### Problem to solve:
Copy the listing below line for line, starting at its first line and ending with the line that has "or hurricane policy cover—imperative" in it. Add nothing.
= Beginning of Section =
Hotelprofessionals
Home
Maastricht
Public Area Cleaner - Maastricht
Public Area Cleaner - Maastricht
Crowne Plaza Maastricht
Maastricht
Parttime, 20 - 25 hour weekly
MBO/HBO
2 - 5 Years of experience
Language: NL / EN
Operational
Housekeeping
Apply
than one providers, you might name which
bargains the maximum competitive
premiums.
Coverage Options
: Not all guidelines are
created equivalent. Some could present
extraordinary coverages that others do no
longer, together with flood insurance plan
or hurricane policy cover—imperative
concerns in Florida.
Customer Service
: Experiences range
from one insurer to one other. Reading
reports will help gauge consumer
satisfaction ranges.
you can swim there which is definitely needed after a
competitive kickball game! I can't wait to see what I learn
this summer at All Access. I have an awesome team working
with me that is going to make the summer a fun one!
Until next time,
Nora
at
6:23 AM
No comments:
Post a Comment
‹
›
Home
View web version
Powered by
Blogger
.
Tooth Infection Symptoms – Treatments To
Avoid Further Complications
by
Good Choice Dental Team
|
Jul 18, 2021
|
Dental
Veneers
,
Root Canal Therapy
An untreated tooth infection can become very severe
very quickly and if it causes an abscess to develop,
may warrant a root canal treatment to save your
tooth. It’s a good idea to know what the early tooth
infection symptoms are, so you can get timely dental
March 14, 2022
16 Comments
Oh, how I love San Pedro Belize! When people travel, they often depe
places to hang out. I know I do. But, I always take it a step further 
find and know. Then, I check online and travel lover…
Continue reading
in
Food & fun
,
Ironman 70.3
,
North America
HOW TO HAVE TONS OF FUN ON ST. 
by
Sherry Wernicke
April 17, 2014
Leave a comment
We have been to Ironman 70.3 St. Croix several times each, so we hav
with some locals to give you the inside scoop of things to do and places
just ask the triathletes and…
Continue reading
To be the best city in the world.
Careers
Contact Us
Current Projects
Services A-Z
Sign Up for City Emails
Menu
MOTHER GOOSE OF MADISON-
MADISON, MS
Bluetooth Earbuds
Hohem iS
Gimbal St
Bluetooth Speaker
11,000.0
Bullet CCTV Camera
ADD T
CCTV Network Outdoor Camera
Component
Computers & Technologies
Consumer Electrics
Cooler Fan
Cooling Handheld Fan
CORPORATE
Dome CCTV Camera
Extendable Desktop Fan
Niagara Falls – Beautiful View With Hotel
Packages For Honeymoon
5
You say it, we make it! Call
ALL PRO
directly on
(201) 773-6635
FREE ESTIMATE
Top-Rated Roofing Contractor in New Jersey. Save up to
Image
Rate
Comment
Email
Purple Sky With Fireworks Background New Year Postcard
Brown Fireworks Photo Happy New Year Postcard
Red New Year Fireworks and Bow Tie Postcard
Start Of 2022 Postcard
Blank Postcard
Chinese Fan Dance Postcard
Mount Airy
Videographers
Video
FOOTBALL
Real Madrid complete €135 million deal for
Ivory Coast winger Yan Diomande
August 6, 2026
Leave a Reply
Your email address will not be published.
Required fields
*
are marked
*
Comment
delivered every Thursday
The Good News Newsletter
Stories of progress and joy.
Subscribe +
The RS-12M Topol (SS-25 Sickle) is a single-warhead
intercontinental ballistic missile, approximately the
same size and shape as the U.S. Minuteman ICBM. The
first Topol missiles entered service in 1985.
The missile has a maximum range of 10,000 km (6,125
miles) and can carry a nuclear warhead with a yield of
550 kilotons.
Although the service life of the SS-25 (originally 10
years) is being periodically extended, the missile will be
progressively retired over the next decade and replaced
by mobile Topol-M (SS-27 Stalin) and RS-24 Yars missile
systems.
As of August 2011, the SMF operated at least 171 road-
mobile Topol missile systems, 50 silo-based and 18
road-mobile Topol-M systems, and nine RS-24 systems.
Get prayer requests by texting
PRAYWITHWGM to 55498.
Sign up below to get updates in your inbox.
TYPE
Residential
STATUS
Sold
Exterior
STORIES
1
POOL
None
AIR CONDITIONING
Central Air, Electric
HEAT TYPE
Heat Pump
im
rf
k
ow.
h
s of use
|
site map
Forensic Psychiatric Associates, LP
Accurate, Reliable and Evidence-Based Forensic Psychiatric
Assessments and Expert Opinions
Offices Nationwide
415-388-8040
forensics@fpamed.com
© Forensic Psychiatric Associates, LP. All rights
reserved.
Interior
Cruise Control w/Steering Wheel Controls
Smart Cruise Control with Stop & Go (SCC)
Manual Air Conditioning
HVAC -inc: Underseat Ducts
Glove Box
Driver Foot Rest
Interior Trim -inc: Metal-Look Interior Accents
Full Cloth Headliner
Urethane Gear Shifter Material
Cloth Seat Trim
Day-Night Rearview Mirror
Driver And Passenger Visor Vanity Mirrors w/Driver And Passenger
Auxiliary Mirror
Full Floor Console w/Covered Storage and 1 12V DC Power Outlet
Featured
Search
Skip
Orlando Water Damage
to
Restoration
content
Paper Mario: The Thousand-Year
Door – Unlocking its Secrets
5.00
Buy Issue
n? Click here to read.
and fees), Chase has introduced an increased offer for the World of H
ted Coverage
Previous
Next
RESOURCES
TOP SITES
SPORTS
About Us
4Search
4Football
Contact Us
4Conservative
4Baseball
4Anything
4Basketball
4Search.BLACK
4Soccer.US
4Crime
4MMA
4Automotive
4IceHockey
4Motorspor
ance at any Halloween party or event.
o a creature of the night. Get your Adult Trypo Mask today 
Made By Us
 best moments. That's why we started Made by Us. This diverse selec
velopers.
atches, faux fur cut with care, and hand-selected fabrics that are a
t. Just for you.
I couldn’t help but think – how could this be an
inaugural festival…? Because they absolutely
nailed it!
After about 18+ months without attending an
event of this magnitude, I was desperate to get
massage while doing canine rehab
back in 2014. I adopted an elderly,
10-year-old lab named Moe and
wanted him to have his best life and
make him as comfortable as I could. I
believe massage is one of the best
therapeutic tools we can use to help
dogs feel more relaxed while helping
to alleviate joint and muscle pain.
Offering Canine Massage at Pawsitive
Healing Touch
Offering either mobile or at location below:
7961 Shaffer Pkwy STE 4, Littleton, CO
= End of Section =
### Answer to the problem:
Hotelprofessionals
Home
Maastricht
Public Area Cleaner - Maastricht
Public Area Cleaner - Maastricht
Crowne Plaza Maastricht
Maastricht
Parttime, 20 - 25 hour weekly
MBO/HBO
2 - 5 Years of experience
Language: NL / EN
Operational
Housekeeping
Apply
than one providers, you might name which
bargains the maximum competitive
premiums.
Coverage Options
: Not all guidelines are
created equivalent. Some could present
extraordinary coverages that others do no
longer, together with flood insurance plan
or hurricane policy cover—imperative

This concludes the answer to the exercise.